→ **Task objective**
From the listing below, copy only the lines running from the line that contains "Chaal Travel" to the line that contains "Continue reading", both included.

→ **Material for this exercise**
+++
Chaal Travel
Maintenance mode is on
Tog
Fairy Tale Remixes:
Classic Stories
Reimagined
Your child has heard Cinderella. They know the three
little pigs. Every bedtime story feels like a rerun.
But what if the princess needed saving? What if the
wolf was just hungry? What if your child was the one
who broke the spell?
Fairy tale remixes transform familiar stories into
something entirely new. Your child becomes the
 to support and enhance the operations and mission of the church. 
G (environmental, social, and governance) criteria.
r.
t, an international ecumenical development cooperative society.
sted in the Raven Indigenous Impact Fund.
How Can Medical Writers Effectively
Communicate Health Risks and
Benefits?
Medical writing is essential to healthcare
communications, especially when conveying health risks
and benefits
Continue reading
+++
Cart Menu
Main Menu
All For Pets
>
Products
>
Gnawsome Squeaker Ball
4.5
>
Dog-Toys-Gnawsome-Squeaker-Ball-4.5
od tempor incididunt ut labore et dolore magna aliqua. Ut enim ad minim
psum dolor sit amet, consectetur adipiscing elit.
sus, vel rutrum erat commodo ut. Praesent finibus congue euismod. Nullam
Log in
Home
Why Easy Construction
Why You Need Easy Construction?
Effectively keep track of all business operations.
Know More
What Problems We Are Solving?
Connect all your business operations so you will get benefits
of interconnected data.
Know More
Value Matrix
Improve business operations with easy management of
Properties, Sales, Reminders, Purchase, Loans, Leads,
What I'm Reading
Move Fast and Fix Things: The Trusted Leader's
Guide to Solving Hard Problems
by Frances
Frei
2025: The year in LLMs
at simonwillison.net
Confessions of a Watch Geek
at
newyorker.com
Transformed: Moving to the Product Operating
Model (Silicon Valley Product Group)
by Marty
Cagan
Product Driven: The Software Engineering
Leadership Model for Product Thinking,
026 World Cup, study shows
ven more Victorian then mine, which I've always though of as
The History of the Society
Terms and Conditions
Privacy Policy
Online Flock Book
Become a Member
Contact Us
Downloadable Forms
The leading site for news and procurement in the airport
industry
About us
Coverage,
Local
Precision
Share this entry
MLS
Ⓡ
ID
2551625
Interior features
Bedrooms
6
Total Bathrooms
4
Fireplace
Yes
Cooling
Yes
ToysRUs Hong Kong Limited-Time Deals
+++
→ **Your solution**
Chaal Travel
Maintenance mode is on
Tog
Fairy Tale Remixes:
Classic Stories
Reimagined
Your child has heard Cinderella. They know the three
little pigs. Every bedtime story feels like a rerun.
But what if the princess needed saving? What if the
wolf was just hungry? What if your child was the one
who broke the spell?
Fairy tale remixes transform familiar stories into
something entirely new. Your child becomes the
 to support and enhance the operations and mission of the church. 
G (environmental, social, and governance) criteria.
r.
t, an international ecumenical development cooperative society.
sted in the Raven Indigenous Impact Fund.
How Can Medical Writers Effectively
Communicate Health Risks and
Benefits?
Medical writing is essential to healthcare
communications, especially when conveying health risks
and benefits
Continue reading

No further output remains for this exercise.